━━ Source data ━━

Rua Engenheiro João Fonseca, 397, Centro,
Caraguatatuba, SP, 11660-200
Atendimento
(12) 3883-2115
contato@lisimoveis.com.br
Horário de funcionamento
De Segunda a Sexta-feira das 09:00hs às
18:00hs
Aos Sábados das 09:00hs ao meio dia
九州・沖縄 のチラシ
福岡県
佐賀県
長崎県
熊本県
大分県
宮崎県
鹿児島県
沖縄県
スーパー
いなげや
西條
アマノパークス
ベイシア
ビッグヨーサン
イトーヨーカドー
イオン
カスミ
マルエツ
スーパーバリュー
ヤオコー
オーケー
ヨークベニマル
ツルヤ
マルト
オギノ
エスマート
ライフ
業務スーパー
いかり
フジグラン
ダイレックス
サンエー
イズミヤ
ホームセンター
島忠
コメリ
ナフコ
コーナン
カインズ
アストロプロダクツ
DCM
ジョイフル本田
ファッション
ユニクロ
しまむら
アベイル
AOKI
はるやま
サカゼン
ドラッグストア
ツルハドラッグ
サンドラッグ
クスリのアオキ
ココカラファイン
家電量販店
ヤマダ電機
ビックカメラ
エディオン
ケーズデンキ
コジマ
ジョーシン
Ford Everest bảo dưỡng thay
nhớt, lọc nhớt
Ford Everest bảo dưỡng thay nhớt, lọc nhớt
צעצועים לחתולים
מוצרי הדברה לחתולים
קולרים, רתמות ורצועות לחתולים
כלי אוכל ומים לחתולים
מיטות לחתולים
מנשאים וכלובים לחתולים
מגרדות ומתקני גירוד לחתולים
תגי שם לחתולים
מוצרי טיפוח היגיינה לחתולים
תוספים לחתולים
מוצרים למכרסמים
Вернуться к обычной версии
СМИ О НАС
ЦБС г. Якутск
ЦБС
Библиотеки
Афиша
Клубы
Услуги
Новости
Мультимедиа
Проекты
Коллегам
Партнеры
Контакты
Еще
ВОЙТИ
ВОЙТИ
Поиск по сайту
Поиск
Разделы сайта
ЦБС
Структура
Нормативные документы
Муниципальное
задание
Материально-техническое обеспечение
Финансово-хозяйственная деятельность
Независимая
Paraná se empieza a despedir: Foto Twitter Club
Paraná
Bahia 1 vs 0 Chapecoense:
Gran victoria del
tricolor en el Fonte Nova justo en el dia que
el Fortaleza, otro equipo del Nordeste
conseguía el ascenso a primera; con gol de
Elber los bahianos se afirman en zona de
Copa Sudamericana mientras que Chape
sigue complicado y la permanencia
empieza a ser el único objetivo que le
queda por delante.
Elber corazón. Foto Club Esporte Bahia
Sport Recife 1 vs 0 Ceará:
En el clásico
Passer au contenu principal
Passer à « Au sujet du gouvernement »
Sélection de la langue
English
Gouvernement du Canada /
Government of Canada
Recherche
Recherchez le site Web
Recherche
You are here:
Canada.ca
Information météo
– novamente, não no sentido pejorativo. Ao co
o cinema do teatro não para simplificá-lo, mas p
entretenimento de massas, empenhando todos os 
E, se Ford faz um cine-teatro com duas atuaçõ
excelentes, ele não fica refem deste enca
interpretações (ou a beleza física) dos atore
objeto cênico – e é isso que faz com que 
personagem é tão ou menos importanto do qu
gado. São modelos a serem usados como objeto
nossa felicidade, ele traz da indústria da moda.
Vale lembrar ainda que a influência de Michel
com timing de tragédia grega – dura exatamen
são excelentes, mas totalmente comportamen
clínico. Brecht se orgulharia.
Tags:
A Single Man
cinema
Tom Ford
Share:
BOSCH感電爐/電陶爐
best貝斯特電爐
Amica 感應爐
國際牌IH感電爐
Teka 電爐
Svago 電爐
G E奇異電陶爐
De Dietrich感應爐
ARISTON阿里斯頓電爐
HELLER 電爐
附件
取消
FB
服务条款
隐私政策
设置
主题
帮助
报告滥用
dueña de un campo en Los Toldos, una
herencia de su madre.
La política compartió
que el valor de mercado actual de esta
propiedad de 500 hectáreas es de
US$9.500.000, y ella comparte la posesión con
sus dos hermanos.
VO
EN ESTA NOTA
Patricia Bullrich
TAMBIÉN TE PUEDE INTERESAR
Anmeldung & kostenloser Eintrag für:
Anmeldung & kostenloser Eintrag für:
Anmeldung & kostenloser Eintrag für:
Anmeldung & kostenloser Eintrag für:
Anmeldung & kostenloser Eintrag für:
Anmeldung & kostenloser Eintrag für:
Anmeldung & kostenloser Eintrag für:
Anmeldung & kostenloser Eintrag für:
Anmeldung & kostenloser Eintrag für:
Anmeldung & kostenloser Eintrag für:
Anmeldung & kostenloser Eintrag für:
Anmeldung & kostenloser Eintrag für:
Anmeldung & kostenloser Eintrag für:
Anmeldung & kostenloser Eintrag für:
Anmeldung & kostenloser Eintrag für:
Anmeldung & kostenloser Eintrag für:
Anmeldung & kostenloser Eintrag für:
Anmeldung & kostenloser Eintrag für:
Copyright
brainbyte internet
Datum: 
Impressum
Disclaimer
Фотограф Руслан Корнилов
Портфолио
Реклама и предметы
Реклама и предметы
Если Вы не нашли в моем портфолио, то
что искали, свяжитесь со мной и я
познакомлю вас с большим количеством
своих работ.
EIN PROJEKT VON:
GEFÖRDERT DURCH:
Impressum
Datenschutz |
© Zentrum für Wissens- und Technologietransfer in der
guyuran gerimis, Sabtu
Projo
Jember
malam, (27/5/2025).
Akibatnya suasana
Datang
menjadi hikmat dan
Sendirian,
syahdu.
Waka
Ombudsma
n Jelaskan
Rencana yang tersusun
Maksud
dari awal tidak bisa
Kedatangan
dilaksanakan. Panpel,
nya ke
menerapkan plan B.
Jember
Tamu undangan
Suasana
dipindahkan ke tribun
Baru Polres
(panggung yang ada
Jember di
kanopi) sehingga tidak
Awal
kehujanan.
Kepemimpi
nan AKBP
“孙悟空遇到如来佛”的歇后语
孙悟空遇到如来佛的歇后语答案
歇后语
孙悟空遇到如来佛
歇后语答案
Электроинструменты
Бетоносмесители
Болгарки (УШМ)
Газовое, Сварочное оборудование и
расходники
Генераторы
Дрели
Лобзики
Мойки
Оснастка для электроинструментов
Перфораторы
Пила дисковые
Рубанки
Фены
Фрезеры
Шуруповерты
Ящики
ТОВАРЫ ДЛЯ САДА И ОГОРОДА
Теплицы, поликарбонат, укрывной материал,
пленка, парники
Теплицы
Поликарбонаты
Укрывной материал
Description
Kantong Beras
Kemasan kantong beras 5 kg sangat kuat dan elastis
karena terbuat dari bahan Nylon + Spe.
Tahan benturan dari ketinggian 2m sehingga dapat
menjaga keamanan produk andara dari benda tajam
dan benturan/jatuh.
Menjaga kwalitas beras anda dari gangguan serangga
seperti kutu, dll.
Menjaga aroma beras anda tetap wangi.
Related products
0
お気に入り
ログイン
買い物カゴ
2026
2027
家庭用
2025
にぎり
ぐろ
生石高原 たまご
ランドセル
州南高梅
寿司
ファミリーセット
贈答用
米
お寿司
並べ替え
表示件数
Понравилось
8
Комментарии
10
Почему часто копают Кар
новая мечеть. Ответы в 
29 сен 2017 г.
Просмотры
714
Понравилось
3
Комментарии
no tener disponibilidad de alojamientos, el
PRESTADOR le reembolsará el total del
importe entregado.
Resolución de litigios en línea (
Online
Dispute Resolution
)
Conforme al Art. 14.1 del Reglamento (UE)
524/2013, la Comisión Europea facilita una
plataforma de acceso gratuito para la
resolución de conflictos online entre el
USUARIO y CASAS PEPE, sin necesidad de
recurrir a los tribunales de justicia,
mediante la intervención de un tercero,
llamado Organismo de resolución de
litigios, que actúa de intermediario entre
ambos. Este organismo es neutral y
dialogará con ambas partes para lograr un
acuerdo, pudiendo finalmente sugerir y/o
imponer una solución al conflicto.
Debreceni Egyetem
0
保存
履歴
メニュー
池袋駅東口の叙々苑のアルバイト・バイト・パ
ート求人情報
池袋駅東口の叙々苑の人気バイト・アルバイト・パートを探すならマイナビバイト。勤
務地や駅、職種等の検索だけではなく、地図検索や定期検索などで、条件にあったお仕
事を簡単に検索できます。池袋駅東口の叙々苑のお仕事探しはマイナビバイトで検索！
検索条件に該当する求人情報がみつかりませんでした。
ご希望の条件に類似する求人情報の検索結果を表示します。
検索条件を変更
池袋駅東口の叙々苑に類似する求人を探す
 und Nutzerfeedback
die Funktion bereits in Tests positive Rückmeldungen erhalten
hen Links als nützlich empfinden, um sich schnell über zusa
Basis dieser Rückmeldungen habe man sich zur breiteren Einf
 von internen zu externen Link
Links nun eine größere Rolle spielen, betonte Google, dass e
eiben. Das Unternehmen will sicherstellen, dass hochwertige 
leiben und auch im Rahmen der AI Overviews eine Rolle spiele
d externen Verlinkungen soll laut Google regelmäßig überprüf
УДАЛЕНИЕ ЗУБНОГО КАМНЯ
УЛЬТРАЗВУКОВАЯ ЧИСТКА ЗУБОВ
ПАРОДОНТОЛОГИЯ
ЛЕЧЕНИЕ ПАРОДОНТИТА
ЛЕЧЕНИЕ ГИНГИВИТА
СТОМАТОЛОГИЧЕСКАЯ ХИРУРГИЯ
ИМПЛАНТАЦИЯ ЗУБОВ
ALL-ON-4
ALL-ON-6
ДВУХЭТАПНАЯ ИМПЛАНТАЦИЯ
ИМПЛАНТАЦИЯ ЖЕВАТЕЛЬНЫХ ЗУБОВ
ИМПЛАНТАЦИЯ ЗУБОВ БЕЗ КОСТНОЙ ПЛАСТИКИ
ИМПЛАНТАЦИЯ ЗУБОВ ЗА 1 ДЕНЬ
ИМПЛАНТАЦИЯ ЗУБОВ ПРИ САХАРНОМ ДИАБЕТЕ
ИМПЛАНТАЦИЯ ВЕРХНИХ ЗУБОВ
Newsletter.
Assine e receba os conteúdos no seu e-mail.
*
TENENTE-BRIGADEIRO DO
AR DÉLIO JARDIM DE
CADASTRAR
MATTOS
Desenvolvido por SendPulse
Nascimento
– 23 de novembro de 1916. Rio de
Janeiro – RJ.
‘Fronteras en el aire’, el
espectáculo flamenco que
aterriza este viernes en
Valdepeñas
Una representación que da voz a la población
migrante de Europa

━━━

**Task to complete:** Find every line in the listing above that contains the word "cinema" and copy each one.

**Solution to this exercise:**
o cinema do teatro não para simplificá-lo, mas p
cinema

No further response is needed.